In Cargotec / Konecranes, the CMA was concerned that IP to be shared between the merged entity and the divestiture purchaser would not include R&D assets that were developed outside the perimeter of the divestment business but could be used by the divestment business. It was also crucial that the terms of any licensed IP ensured the purchaser had the necessary resources - including employees - to carry out its own development of shared IP.  

When looking at employees, it isn't just about the numbers. The CMA was slow to accept the parties’ claims that R&D employees would be divided up between the retained and divested businesses based on which business they “predominantly” spent time working for. It was cautious about using time spent as a solitary metric because there may be other ways in which R&D employees that predominantly spend time on retained business projects are crucial to the divestment business.   

The same was true in Sika / MBCC where the CMA went beyond a simple ‘time spent’ measure. It explored any R&D collaboration projects and secondments between the divisions - all with a view to identifying interdependencies between the carve-out business and the retained business’ employees.1 The CMA’s decision in Sika / MBCC also showed a strong preference for a reverse carve-out structure that puts the risk of ‘missing assets’ (particularly intangibles) on the merging businesses. Sika’s strategy is a good example of a completist approach to CMA remedy proposals, recognising that remedies are not a negotiation with the CMA but rather a one- or two-shot game.2

In summary, these ‘counting stars’ decisions send a message to businesses and advisors on remedies planning: R&D cannot be an afterthought in remedies planning. It is seen as critical to restoring the pre-merger level of competition. And this is true even in relatively low-tech industries like cranes, construction chemicals or foam. 

If you’d like to explore these ideas further with us, we would be happy to continue the conversation.
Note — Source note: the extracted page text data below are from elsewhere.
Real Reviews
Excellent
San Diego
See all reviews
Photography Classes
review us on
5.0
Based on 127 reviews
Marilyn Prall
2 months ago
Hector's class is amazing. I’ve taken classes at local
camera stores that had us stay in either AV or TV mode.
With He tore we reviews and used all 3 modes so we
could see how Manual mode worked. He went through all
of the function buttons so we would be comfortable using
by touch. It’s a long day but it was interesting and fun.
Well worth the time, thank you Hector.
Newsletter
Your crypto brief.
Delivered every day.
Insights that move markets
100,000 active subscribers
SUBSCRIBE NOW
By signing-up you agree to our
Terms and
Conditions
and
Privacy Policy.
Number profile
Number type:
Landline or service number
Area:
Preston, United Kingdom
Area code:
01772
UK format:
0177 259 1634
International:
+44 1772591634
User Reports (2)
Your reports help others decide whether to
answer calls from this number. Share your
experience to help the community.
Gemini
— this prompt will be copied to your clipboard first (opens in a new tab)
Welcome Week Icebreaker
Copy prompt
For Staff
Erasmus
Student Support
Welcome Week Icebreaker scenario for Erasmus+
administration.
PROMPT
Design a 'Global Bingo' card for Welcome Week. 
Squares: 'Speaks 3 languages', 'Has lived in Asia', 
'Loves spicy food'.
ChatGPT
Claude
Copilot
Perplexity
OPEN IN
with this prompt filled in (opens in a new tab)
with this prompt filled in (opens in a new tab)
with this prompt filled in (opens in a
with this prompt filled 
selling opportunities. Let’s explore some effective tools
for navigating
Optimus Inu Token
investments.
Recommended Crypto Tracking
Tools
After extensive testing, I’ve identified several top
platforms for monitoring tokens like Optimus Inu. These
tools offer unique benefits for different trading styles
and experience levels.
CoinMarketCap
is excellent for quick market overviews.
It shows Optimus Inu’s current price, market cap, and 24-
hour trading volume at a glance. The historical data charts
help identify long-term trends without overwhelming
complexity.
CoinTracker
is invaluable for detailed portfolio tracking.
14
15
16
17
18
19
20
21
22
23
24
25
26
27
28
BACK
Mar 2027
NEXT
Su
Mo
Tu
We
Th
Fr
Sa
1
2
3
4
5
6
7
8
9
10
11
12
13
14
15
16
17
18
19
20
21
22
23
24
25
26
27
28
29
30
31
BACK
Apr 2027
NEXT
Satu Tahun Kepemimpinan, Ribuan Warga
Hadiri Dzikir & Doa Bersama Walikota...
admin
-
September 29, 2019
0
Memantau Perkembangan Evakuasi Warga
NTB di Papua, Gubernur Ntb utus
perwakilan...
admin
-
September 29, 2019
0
  1. A third party prompted the CMA by explaining that know-how would exist in the ‘minds of the staff’ meaning that the staff and the know-how which came with the R&D centres were just as important as the relevant patents.
  2. Unlike in Cargotec / Konecranes and Sika / MBCC, it was not possible to carve relevant R&D resources out of the target’s R&D facility in Carpenter / Recticel.  Instead, the parties’ proposed divestment business would have been supplied R&D services by the merged entity through a transitional agreement. The CMA did not accept this fix.